WHAT THE TASK ASKS >> Could you set down, exactly as they stand, only the lines from the one containing "Greg Abbott promotes" through the end of the listing?

Top of RAW DATA

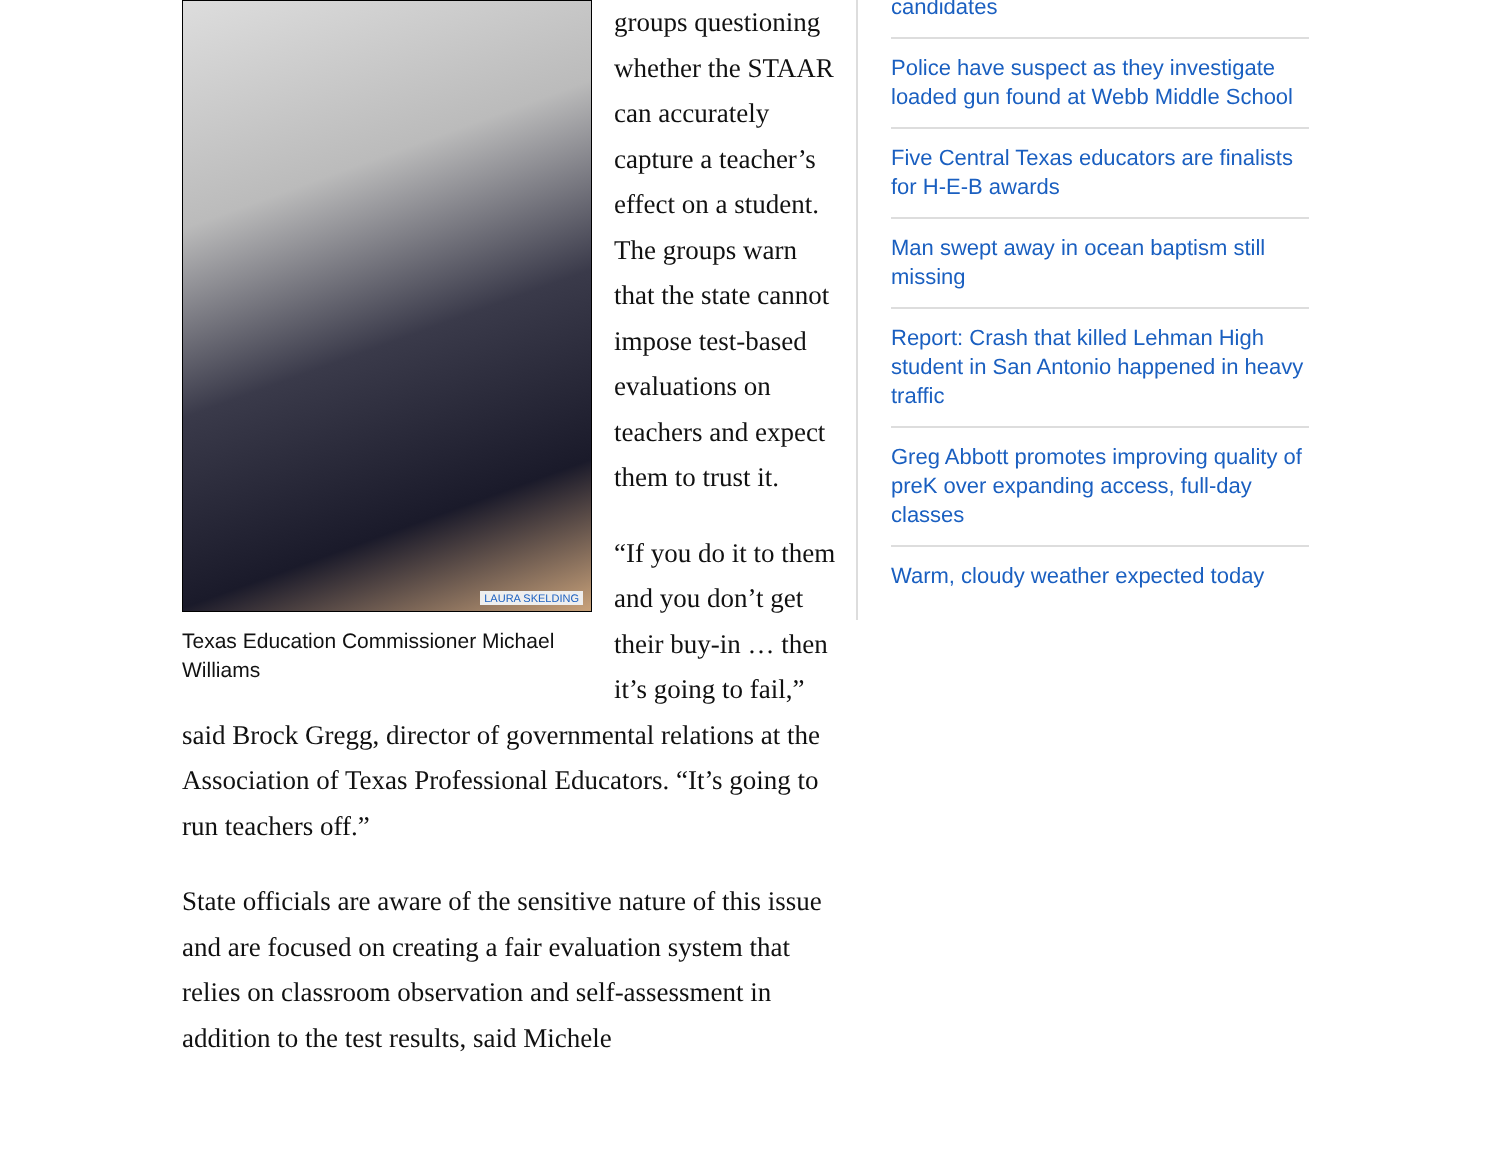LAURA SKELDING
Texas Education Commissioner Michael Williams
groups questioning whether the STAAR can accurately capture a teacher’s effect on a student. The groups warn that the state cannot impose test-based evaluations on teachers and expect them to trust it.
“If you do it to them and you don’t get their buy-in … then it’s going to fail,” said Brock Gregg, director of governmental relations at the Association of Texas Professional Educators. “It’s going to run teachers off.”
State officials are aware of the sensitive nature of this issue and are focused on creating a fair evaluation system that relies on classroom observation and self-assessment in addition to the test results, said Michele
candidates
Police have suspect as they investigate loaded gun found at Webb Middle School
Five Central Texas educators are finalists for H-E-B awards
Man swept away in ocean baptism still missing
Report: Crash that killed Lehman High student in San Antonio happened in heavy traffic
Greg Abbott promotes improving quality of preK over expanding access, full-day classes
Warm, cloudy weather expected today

Bottom of RAW DATA

PROBLEM SOLUTION >>
Greg Abbott promotes improving quality of preK over expanding access, full-day classes
Warm, cloudy weather expected today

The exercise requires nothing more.